Carnage, cruelty & catharsis

Blue Canoe’s twisted rendition of Titus Andronicus, Shakespeare’s most gruesome tragedy, is worth its weight in gore

Nat Fried plays Aaron in a play that packs so much kick it will leave you speechless.
Nat Fried plays Aaron in a play that packs so much kick it will leave you speechless.

“When will this fearful slumber have an end?” asks Titus Andronicus in Act III of Shakespeare’s Titus Andronicus. Unless you have the stomach to brave this infamous circus of nightmares, you may ask yourself the same question as you watch Blue Canoe’s daring production, on now at the Wellington Street Theatre.

Titus is a notoriously gory bloodbath that emerged from the spectacle-obsessed Elizabethan London where approximately 14 per cent of the population was at the theatre every day. In modern-day Torontonian terms, that would be as if an astounding 420, 000 people took the afternoon off work—filling 21 Air Canada Centres to the rafters—on a daily basis, demanding entertainment.

When it comes to entertainment, Titus most certainly obliges—if you happen to enjoy iron-man marathons of slaughter and rape. The play includes 14 murders, three severed limbs, a few counts of cannibalism and incest to boot. It details the systematic destruction of one man, Titus Andronicus played by Robert Elliott in Blue Canoe’s production. Titus arrives home a conquering Roman war hero and ends up stripped of the trappings of his exemplary masculinity—formidable authority, a chaste daughter, legions of sons and a virulent body, for example—and winds up dead. Along the way, audience members are invited to meditate on the nature of our ideological constructions of civilization, barbarity and masculinity.

But the play isn’t all fun, games and deconstruction; these meditations make Titus so relevant today director Ryan LaPlante said.
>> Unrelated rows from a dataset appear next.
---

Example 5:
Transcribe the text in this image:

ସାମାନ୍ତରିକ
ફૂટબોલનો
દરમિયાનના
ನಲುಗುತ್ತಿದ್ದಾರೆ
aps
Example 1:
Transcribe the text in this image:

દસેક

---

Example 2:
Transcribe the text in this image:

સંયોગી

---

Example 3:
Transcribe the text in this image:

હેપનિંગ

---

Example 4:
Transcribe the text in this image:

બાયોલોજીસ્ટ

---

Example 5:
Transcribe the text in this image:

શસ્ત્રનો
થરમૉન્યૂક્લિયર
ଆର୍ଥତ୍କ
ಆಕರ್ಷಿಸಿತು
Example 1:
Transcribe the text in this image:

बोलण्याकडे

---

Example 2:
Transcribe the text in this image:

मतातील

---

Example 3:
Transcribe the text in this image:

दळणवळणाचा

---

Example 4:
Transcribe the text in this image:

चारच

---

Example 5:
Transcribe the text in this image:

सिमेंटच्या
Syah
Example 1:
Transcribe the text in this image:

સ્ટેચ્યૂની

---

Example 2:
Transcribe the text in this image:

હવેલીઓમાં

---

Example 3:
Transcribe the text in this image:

The political polarization that occurs in Titus between insatiable appetite and rigid control, is entirely applicable to the current state of global politics.

“In Titus, the most reasonable characters survive,” LaPlante said.

Ostensibly, liberal-democratic governments should espouse this ever-elusive principle of “reasonableness”—floating somewhere in the ether between warring political factions—in their governance. Now if we could just agree on what being reasonable means, we could all sit down to a picnic of flying ham sandwiches and hellfire ice cream.

As delicious as that sounds, the staging of Titus at the Wellington Street Theatre is, at times, less than ideal. The cobbled-together beige set incorporates boxy pieces that move about with each act, but it isn’t always entirely apparent why they move or what their movement signifies. The second act makes much better use of the portable pieces, but at first they are all but redundant. There is, however, great use of the upper balcony above the main stage, an aspect that can make plays performed at the Wellington Street Theatre quite visually interesting while allowing for added communication of meaning to be injected into the stage directions. But the best part of the production aspect of Titus is the sound design, which is strangely and suitably evocative of Pink Floyd. This is a rather fitting allusion given that the play’s events are surreal and seem totamper with reality.

The pièce de resistance, however, lies in the characters of Chiron and Demetrius as played by Alyssa King and Matt Stewart respectively. These two play the incestuous spawn of Tamora, the captured Goth-turned-Roman Empress. While in the play’s original text, Chiron and Demetrius are brothers whose homoeroticism is never made textually explicit, LaPlante’s decision adds an unexpected twist to the already crooked plot by giving these characters a graphically incestuous heterosexual relationship. Although their performance may be rather trying for those who are weak of stomach, King and Stewart hold their own in their depiction of all that society labels as vile and unnatural.

Sarah Bruckschwaiger,who plays Tamora, has a stage presence that can’t be denied. She plays the imperious and opportunistic queen of the Goths, seamlessly switching between the saccharine and the treacherous, commanding audience attention throughout. For a cunning, villainous trollop unlike any other of Shakespeare’s female characters, Tamora is a force to be reckoned with and Bruckschwaiger does the character great justice.

In some productions of Titus, the excessive violence can sometimes come off as farcical. Indeed, when it was first performed in the 16th century, productions of Titus made full use of the buckets of readily-available animal blood from the London slaughter houses as well as marzipan reproductions of the various limbs that are lost throughout the play in order to make the violence seem as realistic as possible without falling into a pit of gratuitous slapstick comedy. The Blue Canoe production does a bang-up job of walking the thin line the play lays down on the fissure between nausea and hilarity. LaPlante’s production of Titus Andronicus is an entertaining rendition of Shakespeare’s first tragedy with great end-results given the difficulty of the play both in language and content. Although there are at times when formidable characters like Titus himself are overshadowed by the villainous family—though Elliot’s performance comes into its own in the second act and becomes much more gripping—and it lacks bloodied marzipan appendages and an inspiring set, Titus is a show worth taking the afternoon off for. Although the action kicks off with an attempt “to set a head on headless Rome,” be prepared for the heads to roll all over the place.